About this exercise:
The answer must be an exact copy of every entry, with no pictures in it.

Provided records:
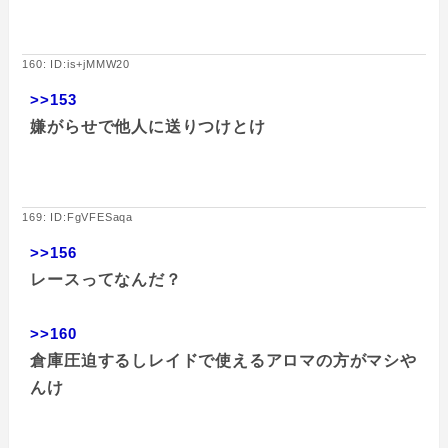
160: ID:is+jMMW20
>>153
嫌がらせで他人に送りつけとけ
169: ID:FgVFESaqa
>>156
レースってなんだ？
>>160
倉庫圧迫するしレイドで使えるアロマの方がマシや
んけ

Solution to this problem:
160: ID:is+jMMW20
>>153
嫌がらせで他人に送りつけとけ
169: ID:FgVFESaqa
>>156
レースってなんだ？
>>160
倉庫圧迫するしレイドで使えるアロマの方がマシや
んけ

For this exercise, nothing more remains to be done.